2005 Dixons Pit Monument in High Blantyre

2005 Dixons Pit Monument in High Blantyre

With so many men and boys losing their lives in the Dixons Pit Disaster in High Blantyre on 22nd October 1877, the only way the authorities could deal with such funeral arrangements, was by a mass burial. This took place at High Blantyre Cemetery, where all non Catholics were buried, with Catholic men and boys taken to Dalbeath.

At High Blantyre, nine days after the explosion thousands of Blantyre residents (keeping in mind there were only about 10,000 people in the town at the time) lined the streets and crammed themselves on to the pavements at Cemetery Road. People jostled with each other to gain the most advantageous view. The crowd was extended hugely more, by visitors who poured off trains to come and see the spectacle, including many reporters from all across Britain. Amongst them, a number of opportunists , intending to make the best of the empty houses. It is alleged, when caught, several of these people were left in the hands of the miners, rathe than police. Blantyre’s muddy and grimy streets failed to cope with such an influx of people into the town and with the weather being particularly wet that week, the roads struggled and people are known to have been stuck knee deep in mud.

At the North East side of High Blantyre Cemetery the authorities dug a huge trench of 50 yards x 3 yards and 2 yards deep. The lengthy procedure of lowering the coffins carefully into the ground began, observed closely by the families of the deceased. For many though, this was still a period where their loved ones hadn’t yet been recovered from the pit, and nine days on, hope of them being rescued would have been diminishing rapidly, especially as they witnessed the sight of their colleagues being buried.
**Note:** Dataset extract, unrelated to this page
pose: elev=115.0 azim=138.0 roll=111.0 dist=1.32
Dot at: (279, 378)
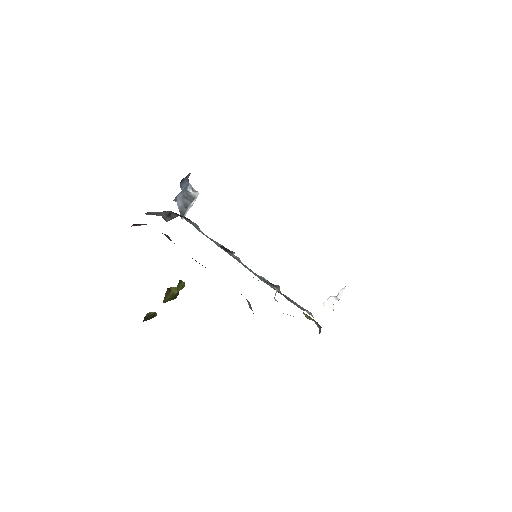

The coffins were covered over.

Dixons, the colliery owners would later go on to place a monument to all the people lost that October day. (pictured) The final numbers of the dead vary greatly from report to report. From 215 to 240 and I’ve even seen a report that suggested there were 262 miners dead (although i think that one included the survivors)

On social media:

  • Russell Boyd Ive heard stories of over 300. Apparently a lot of unregistered immigrants names were never added to the official total. Probably just sensationalism though
  • Ann Crossar My 2nd great grand uncle died in Dixons disaster – William Primrose age 17 – he was interred in double family lair at High Blantyre Old Cemetery – section D lair 323/324 on 6/11/1877.
    I only found this out recently by emailing cemeteries and they provided details of the lair and everyone who is interred in the lair.